A twenty-first century Venetian Fete float

In 1916, Edward conceived the second event which still survives.  Canadian soldiers were a common sight in Hythe during the First World War. On arrival in the UK they were accommodated at one of the many camps which ringed Hythe until they were shipped to France. Many came back injured and many of these did not recover. They were buried a Shorncliffe cemetery, just outside the Hythe boundary. Each grave had its uniform wooden cross bearing name and regiment, Edward wrote in the Hythe Reporter but the men’s relations thousands of miles away were denied the consolation of visiting these graves.  He would like to see a day set apart for the placing of flowers on each grave, ‘and who is more fitted to this than the children who wave flags and salute the flag on Empire Day? So Canadian Flower Day was born.

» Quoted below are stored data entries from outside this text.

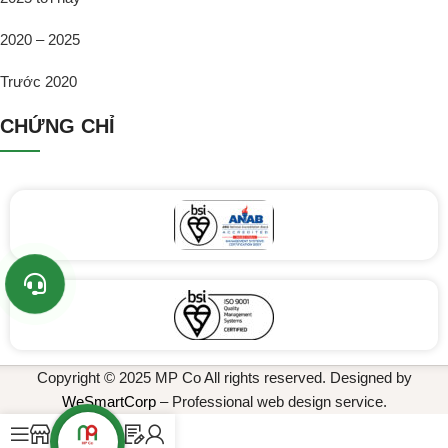
2020 – 2025
Trước 2020
CHỨNG CHỈ
Copyright © 2025 MP Co All rights reserved. Designed by
WeSmartCorp
– Professional web design service.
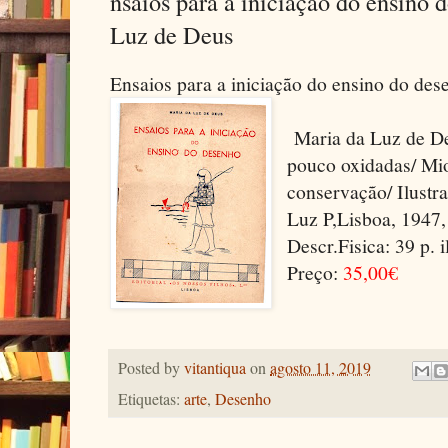
nsaios para a iniciação do ensino 
Luz de Deus
Ensaios para a iniciação do ensino do des
Maria da Luz de D
pouco oxidadas/ Mi
conservação/ Ilustr
Luz P,Lisboa, 1947,
Descr.Fisica: 39 p
Preço:
35,00€
Posted by
vitantiqua
on
agosto 11, 2019
Etiquetas:
arte
,
Desenho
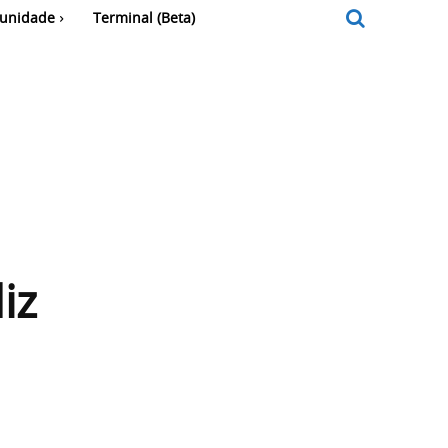
unidade
Terminal (Beta)
iz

In the early evening of Wednesday, 13th July, 1,500 schoolchildren assembled on the sloping ground of the cemetery.  Nearly all had walked there.  To the music of the Band of the Canadian Artillery, they and the adult visitors sang ‘The Maple Leaf’ and the National Anthem.  Then the children walked quietly among the graves with their bouquets and posies, until every grave was a mass of flowers.  Many Canadian soldiers were present, and it was noted that afterwards a number picked a few flowers to send to relations in Canada. This became, until 1939, and annual event and was reinstated in 1952.

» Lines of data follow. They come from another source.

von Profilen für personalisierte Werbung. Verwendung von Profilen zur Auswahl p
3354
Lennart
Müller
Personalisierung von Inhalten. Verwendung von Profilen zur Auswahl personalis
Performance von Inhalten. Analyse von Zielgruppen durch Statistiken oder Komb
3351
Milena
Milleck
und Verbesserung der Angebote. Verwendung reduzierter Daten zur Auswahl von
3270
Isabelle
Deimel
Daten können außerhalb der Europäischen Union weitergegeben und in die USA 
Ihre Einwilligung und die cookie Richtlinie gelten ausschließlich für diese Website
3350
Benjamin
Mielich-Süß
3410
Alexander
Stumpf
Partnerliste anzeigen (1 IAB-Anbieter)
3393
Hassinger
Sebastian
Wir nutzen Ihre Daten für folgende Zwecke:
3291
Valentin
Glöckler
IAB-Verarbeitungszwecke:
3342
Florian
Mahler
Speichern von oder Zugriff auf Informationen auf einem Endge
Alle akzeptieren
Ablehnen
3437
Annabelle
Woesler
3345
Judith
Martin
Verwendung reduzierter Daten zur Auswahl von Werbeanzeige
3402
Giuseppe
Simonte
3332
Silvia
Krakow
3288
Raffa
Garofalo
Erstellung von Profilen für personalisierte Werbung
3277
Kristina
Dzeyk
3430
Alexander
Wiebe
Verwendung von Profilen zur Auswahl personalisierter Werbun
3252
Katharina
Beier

The first Canadian Flower Day

During the war, Edward also volunteered for the Hythe Volunteer Fencibles, a sort of proto- Home Guard.

Edward in uniform

After the war, Edward interested himself in maintaining and developing the entente cordiale with France, organising cultural, sporting and educational exchanges. In 1924, he was awarded the Palmes Academique for services to the Republic of France.  By now, he and his wife had moved to Folkestone, where they lived in Audley Road.

Edward died on 7 October 1927, having been ill since the beginning of the year, though he had continued during his time to submit historical articles to his newspaper.  One obituary said of him that he had three great beliefs – in Hythe, in international friendship and in decency.

And the Hythe Reporter was published until the paper shortages of World War Two led to its demise.